(Continuação daqui)
413. Criminoso por uns anos
Neste post vou explicar, para os leitores menos familiarizados com estes assuntos, o teor do acórdão do Supremo Tribunal de Justiça noticiado em baixo (cf. aqui, e de que eu próprio, até hoje, só tenho conhecimento através da comunicação social).
Em 2019 fui condenado pelo Tribunal da Relação do Porto pelos crimes de ofensa a pessoa colectiva à sociedade de advogados Cuatrecasas e difamação agravada ao eurodeputado Paulo Rangel, na altura também director do escritório do Porto daquela sociedade, em resultado de um comentário televisivo (cf. aqui).
Apresentei queixa contra o Estado português (isto é, contra a justiça portuguesa) no Tribunal Europeu dos Direitos do Homem por violação do meu direito à liberdade de expressão, argumentando que tinha direito a dizer tudo aquilo que disse no comentário televisivo.
Em Março de 2024, no acórdão Almeida Arroja v. Portugal, o TEDH deu-me razão numa decisão unânime de sete juízes, condenando o Estado português a indemnizar-me em 10 mil euros por danos morais (isto é, por me ter condenado injustamente) e mais cinco mil euros por despesas incorridas junto deste tribunal.
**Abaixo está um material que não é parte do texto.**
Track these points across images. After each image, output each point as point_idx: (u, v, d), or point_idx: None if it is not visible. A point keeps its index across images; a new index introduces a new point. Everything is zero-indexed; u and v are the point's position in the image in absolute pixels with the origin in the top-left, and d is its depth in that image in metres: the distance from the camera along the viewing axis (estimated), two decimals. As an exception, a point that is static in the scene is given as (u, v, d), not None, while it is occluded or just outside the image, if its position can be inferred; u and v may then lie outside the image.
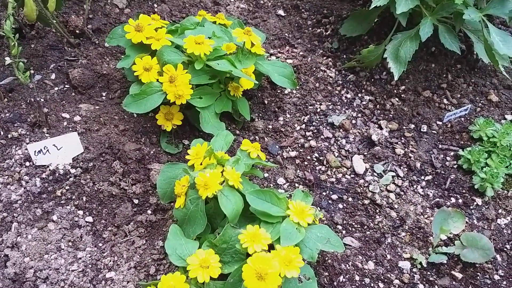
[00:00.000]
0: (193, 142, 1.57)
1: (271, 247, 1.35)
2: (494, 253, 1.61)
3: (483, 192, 1.78)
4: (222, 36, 1.72)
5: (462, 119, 1.99)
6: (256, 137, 1.89)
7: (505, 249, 1.67)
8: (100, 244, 1.62)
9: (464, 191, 1.80)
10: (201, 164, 1.48)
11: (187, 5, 2.32)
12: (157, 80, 1.65)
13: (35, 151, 1.72)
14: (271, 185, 1.77)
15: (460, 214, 1.64)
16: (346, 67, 2.10)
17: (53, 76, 2.00)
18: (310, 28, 2.29)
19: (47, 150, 1.73)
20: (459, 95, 2.07)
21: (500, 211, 1.76)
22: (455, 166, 1.86)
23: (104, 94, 1.98)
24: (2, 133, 1.81)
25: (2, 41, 2.06)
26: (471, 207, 1.77)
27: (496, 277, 1.60)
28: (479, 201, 1.77)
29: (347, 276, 1.56)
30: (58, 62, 2.05)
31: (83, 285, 1.51)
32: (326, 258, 1.59)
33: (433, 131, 1.96)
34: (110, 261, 1.57)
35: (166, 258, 1.57)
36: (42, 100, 1.90)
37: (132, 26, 1.70)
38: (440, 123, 1.98)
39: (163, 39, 1.69)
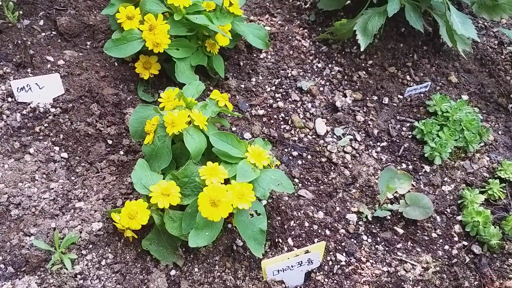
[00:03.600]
0: (166, 89, 1.69)
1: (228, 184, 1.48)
2: (433, 212, 1.76)
3: (432, 160, 1.93)
4: (202, -7, 1.84)
5: (422, 95, 2.14)
6: (229, 94, 2.02)
7: (445, 212, 1.82)
8: (73, 178, 1.73)
9: (415, 158, 1.95)
10: (171, 106, 1.60)
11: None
12: (138, 29, 1.77)
13: (17, 88, 1.82)
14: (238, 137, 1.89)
15: (407, 176, 1.79)
16: (319, 39, 2.23)
17: (41, 23, 2.10)
18: (290, 0, 2.41)
19: (30, 88, 1.83)
20: (422, 74, 2.22)
21: (445, 179, 1.91)
22: (409, 136, 2.01)
23: (88, 43, 2.08)
24: (-13, 70, 1.90)
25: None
26: (420, 173, 1.92)
27: (434, 235, 1.75)
28: (427, 168, 1.93)
29: (297, 222, 1.69)
30: (48, 10, 2.15)
31: (53, 212, 1.63)
32: (280, 205, 1.72)
33: (394, 104, 2.11)
34: (81, 192, 1.69)
35: (133, 193, 1.69)
36: (29, 43, 2.00)
37: (118, -23, 1.81)
38: (401, 97, 2.13)
39: (147, -9, 1.80)
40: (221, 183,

O TEDH, como o próprio nome indica, é um tribunal de direitos, e não um tribunal judicial, por isso ele não tem poder para anular a condenação decidida pelo TRP. Aquilo que fez foi recomendar-me, no parágrafo 97 do seu acórdão, que pedisse a reabertura do processo junto dos tribunais portugueses ao abrigo do artº 449º-(g) e segs. do Código do Processo Penal (cf. aqui). Este artigo permite a um cidadão pedir a reabertura do processo sempre que a decisão de um tribunal internacional entre em conflito com a decisão dos tribunais portugueses, como foi o caso.
E eu assim fiz. Em Setembro apresentei um requerimento ao TRP a solicitar a anulação da sentença condenatória e o ressarcimento de todas as despesas em que incorri junto dos tribunais portugueses: sete mil euros de multa, 10 mil (mais juros) de indemnização ao Paulo Rangel, cinco mil (mais juros) de indemnização à Cuatrecasas, mais custas judiciais e advogados.
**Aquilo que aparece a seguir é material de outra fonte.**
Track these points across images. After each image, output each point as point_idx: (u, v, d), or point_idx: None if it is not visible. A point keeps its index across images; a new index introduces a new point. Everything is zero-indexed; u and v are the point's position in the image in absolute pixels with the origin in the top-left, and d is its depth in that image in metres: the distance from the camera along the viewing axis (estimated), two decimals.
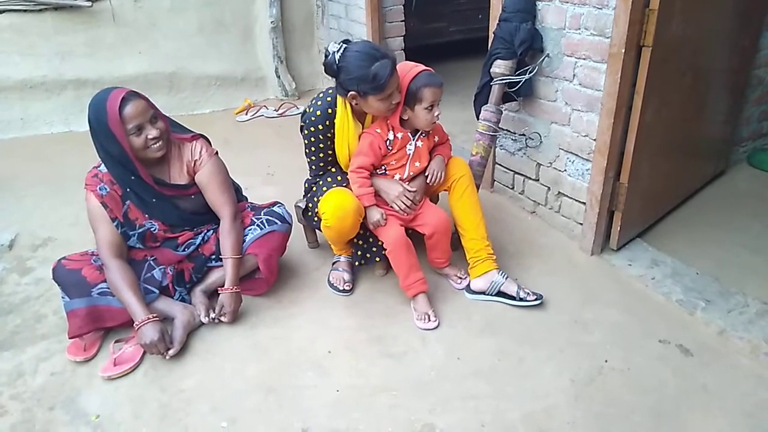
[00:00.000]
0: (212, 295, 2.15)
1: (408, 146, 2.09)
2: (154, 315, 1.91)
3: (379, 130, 2.05)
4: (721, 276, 2.20)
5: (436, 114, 2.01)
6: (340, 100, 2.03)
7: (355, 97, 1.95)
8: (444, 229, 2.16)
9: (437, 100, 2.00)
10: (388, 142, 2.06)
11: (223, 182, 2.10)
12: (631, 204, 2.30)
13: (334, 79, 1.99)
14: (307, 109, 2.09)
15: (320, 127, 2.05)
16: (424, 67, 2.01)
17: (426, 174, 2.14)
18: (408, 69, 2.00)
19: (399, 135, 2.06)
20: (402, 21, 3.94)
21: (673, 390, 1.74)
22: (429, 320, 2.05)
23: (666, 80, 2.14)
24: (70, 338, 1.93)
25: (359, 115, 2.08)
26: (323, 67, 1.98)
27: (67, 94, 4.04)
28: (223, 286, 2.06)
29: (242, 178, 2.48)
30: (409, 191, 2.09)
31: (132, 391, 1.81)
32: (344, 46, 1.92)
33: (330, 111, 2.03)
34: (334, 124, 2.05)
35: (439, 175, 2.12)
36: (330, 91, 2.06)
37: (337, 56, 1.91)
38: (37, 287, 2.31)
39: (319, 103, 2.06)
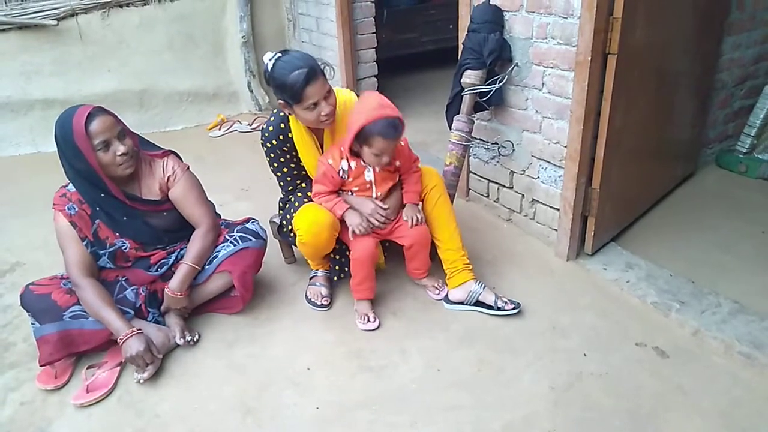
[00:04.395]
0: (187, 316, 2.11)
1: (366, 174, 2.04)
2: (138, 328, 1.88)
3: (331, 161, 2.00)
4: (693, 276, 2.23)
5: (384, 161, 1.94)
6: None
7: (285, 106, 1.94)
8: (423, 240, 2.15)
9: (388, 150, 1.91)
10: (341, 171, 2.01)
11: (199, 195, 2.08)
12: (604, 208, 2.33)
13: None
14: (264, 125, 2.08)
15: (274, 142, 2.04)
16: (388, 113, 1.86)
17: (405, 219, 2.10)
18: (371, 107, 1.86)
19: (353, 164, 2.01)
20: (373, 33, 3.96)
21: (651, 392, 1.76)
22: (369, 321, 2.08)
23: (632, 86, 2.18)
24: (41, 366, 1.87)
25: (314, 128, 2.06)
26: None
27: (34, 115, 3.95)
28: (194, 305, 2.03)
29: (216, 194, 2.45)
30: (383, 208, 2.06)
31: (106, 418, 1.77)
32: (278, 55, 1.91)
33: (283, 125, 2.03)
34: (290, 138, 2.04)
35: (418, 218, 2.09)
36: None
37: (269, 65, 1.90)
38: (5, 314, 2.25)
39: (272, 118, 2.06)
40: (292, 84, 1.83)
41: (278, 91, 1.90)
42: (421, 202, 2.15)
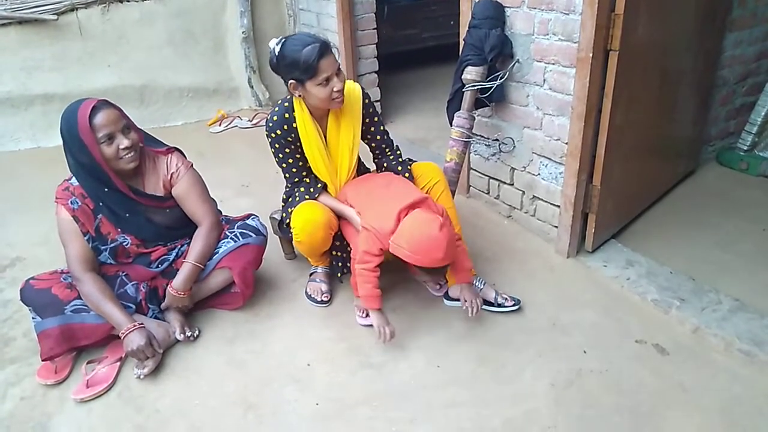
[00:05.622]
0: (187, 312, 2.12)
1: None
2: (140, 322, 1.88)
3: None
4: (694, 274, 2.23)
5: None
6: (296, 102, 2.01)
7: (296, 87, 1.94)
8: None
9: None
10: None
11: (202, 192, 2.08)
12: (605, 206, 2.32)
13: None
14: (268, 116, 2.08)
15: (279, 132, 2.03)
16: (445, 263, 1.82)
17: (463, 304, 2.03)
18: (437, 257, 1.79)
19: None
20: (374, 29, 3.94)
21: (651, 389, 1.76)
22: (369, 316, 2.04)
23: (634, 83, 2.17)
24: (42, 360, 1.87)
25: (318, 118, 2.06)
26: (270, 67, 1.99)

Nos termos daqueles artigos do CPP é necessário uma autorização do Supremo para que um tribunal inferior, como o TRP, possa alterar uma sentença. No seguimento do meu requerimento, o TRP terá enviado o processo para o Supremo para que este se pronunciasse. No acórdão ontem conhecido, o Supremo não só autoriza, como manda o TRP rever a sentença condenatória.
O que se segue?
Fico agora à espera do novo acórdão do TRP, que deve dar o dito-por-não dito, absolvendo-me onde antes me condenara e, nos termos do artº 462º do CPP, mande o Estado ressarcir-me das despesas que documentei.
Este ponto é importante. Quem me vai ressarcir das indemnizações que paguei ao Paulo Rangel e à Cuatrecasas é o Estado, não o Paulo Rangel e a Cuatrecasas, que nesse dia permanecem enriquecidos ilegitimamente, não já à minha custa, mas à custa dos contribuintes portugueses.
Como tenho vindo a referir insistentemente neste blogue, o sistema de justiça em Portugal é um antro de criminalidade legalizada.
Como é que eu me sinto?
Já me habituei ao estatuto de criminoso e, na idade em que me encontro, as mudanças causam sempre algum desconforto. Vai-me custar o TRP mandar limpar o meu registo criminal. Tinha ali dois crimezinhos para me entreter, agora que estou na reforma, e vou ficar sem nenhum.
Sinto-me, porém, inspirado pelo juiz Pedro Vaz Patto, o relator do acórdão que me condenou no TRP. O juiz Vaz Patto é um padre laico (cf. aqui) que um dia pode chegar a santo, tal como a sua guru, Chiara Lubich, cujo processo de santificação só foi interrompido porque entretanto se descobriu que no Movimento dos Focolares, aparentemente com o seu conhecimento, havia um patife que abusava crianças (cf. aqui).
Conforta-me a ideia de que mais vale ser criminoso por uns anos do que santinho toda a vida.